A few years after the Civil War ended, Samuel Lawrence James bought a plantation on a sleepy bend of the Mississippi River in Louisiana’s West Feliciana Parish. It was known as Angola, named for the country of origin of many of the people who were once enslaved there. Before the war, it produced 3,100 bales of cotton a year, an amount few Southern plantations could rival. For most planters, those days seemed to be over. Without slaves, it was impossible to reach those levels of production.
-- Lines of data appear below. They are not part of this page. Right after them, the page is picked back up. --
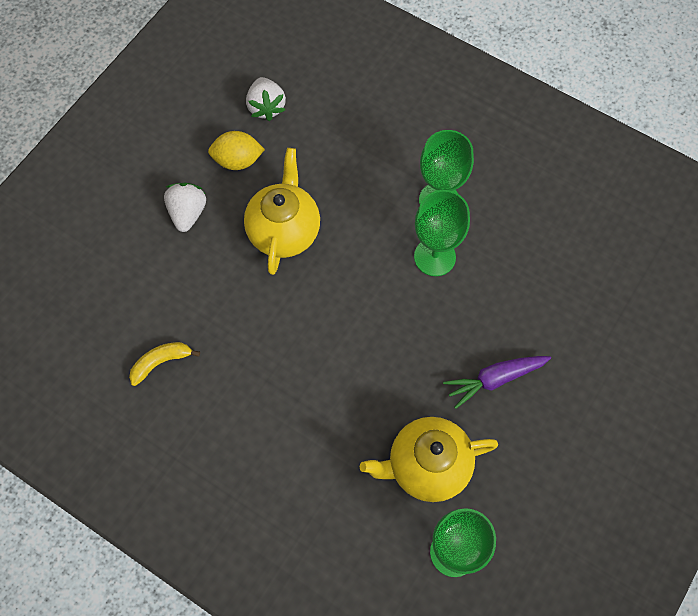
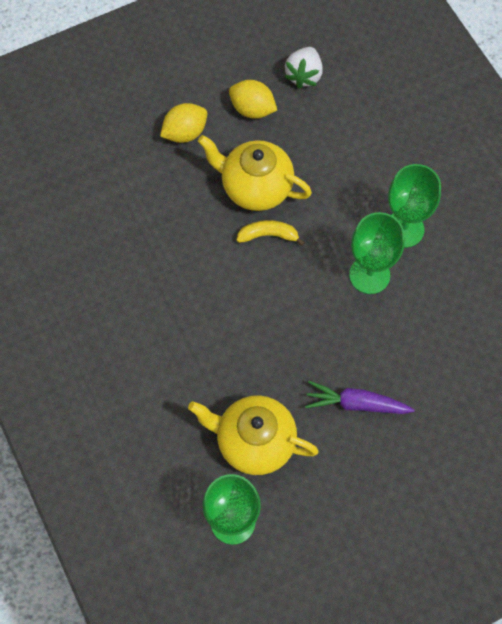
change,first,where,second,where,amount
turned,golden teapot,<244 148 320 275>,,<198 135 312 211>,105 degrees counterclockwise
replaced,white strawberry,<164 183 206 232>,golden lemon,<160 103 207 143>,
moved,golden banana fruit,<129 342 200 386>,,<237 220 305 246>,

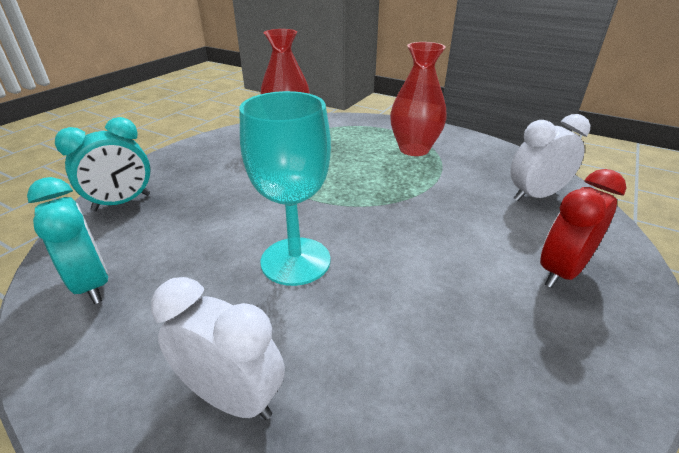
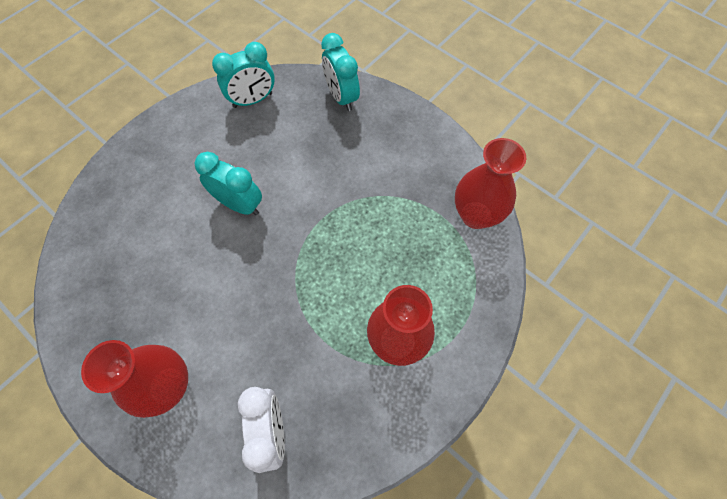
change,first,where,second,where,amount
replaced,teal chalice,<239 91 331 286>,teal clock,<195 152 262 215>,
replaced,scarlet clock,<540 169 626 288>,scarlet tall vase,<81 340 188 418>,
removed,white clock,<151 277 285 420>,,,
But James was optimistic. Slavery may have been gone, but something like it was already beginning to come back in other states. While antebellum convicts were mostly white, 7 out of 10 prisoners were now black. In Mississippi, “Cotton King” Edmund Richardson convinced the state to lease him its convicts. He wanted to rebuild the cotton empire he’d lost during the war, and, with its penitentiary burned to ashes, the state needed somewhere to send its prisoners. The state agreed to pay him $18,000 per year for their maintenance, and he could keep the profits derived from their labor. With the help of convict labor, he would become the most powerful cotton planter in the world, producing more than 12,000 bales on 50 plantations per year. Georgia, whose penitentiary had been destroyed by Gen. Sherman, was leasing its convicts to a railroad builder. Alabama had leased its convicts to a dummy firm that sublet them for forced labor in mines and railroad-construction camps throughout the state.
There was no reason Louisiana couldn’t take the same path. Black Americans were flooding the penitentiary system, mostly on larceny convictions. In 1868, the state had appropriated three times as much money to run the penitentiary as it had the previous year. It was the perfect time to make a deal, but someone beat James to it. A company called Huger and Jones won a lease for all of the state prisoners. Barely had the ink dried on the contract before James bought them out for a staggering $100,000. James worked out a 21?year lease with the state, in which he would pay $5,000 the first year, $6,000 the second, and so on up to $25,000 for the 21st year in exchange for the use of all Louisiana convicts. All profits earned would be his. He immediately purchased hundreds of thousands of dollars of machinery to turn the state penitentiary into a three?story factory. One newspaper called it “the heaviest lot of machinery ever brought in the state.” The prison became capable of producing 10,000 yards of cotton cloth, 350 molasses barrels, and 50,000 bricks per day. It would also produce 6,000 pairs of shoes per week with the “most complete shoe machinery ever set up south of Ohio.” The factory was so large that the Daily Advocate argued it would stimulate Louisiana’s economy by increasing demand for cotton, wool, lumber, and other raw materials.